== Explore the material ==
(1) Translate this sentence from the city reflection below into Spanish: "The City is a fascination as well as a terror."
(2) Output everything in the city reflection below from "Maybe we're the" down to "end of an era.", character for character.
Top of Provided text
Maybe we're the same that way - the city and I - both here, marvels of evolution, progress and fusion; and simultaneously out of place, a discorded footprint during time's relentless march.
The City is a fascination as well as a terror. It breeds a deep duality within me. Excitement, intrigue, experience and expression as well as anxiety oppression conformity and obscurity It lends itself to hope and indifference in a single moment.
In many ways I know it's th end of an era.
But will I remember? Remember how to hear the sounds of a soft shoe scuffle? The parade of leather souls down cracked and beaten paths. Will I remember how to see the stars, as I have again and again, for the first time? Will I remember that most great things come in small packages, to be savoured and set free? Will I remember how to free my eyes, when the time comes, from those perspectives that do not serve me? Remembering rather that I am creator of all magic, the director of my dreams, rolling the camera backwards I breath life into the narratives that I have lived. A narrative of strength, endurance and perseverance A narrative of kindness, insight and the quest for commonality. Will I remember home is a place I carry in my heart, not a destination? Will I remember all the lessons? To be kind to ourselves in our moments of weakness They are fleeting and necessary. To be open to the possibility in all things and all people. To not be afraid. To never, ever let fear rob us of curiosity. That all fear is a creation of the mind. Will I remember to dream big and live small? That life exists most profoundly in the moment and all change is made through small and immediate action, not in long protracted thought. To embrace the newness with compassion. remember that wherever you go, there is someone there trying to get out. That freedom is a mechanism of choice, not having choices. We don't have freedom - we choose it - in the deepest parts of us.
Bottom of Provided text
Top of Data section
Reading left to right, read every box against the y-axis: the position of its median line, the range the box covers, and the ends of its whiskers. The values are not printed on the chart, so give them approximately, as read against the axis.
Bottom of Data section
== List of solutions ==
(1) La Ciudad es una fascinación, así como un terror.

(2)
Maybe we're the same that way - the city and I - both here, marvels of evolution, progress and fusion; and simultaneously out of place, a discorded footprint during time's relentless march.
The City is a fascination as well as a terror. It breeds a deep duality within me. Excitement, intrigue, experience and expression as well as anxiety oppression conformity and obscurity It lends itself to hope and indifference in a single moment.
In many ways I know it's th end of an era.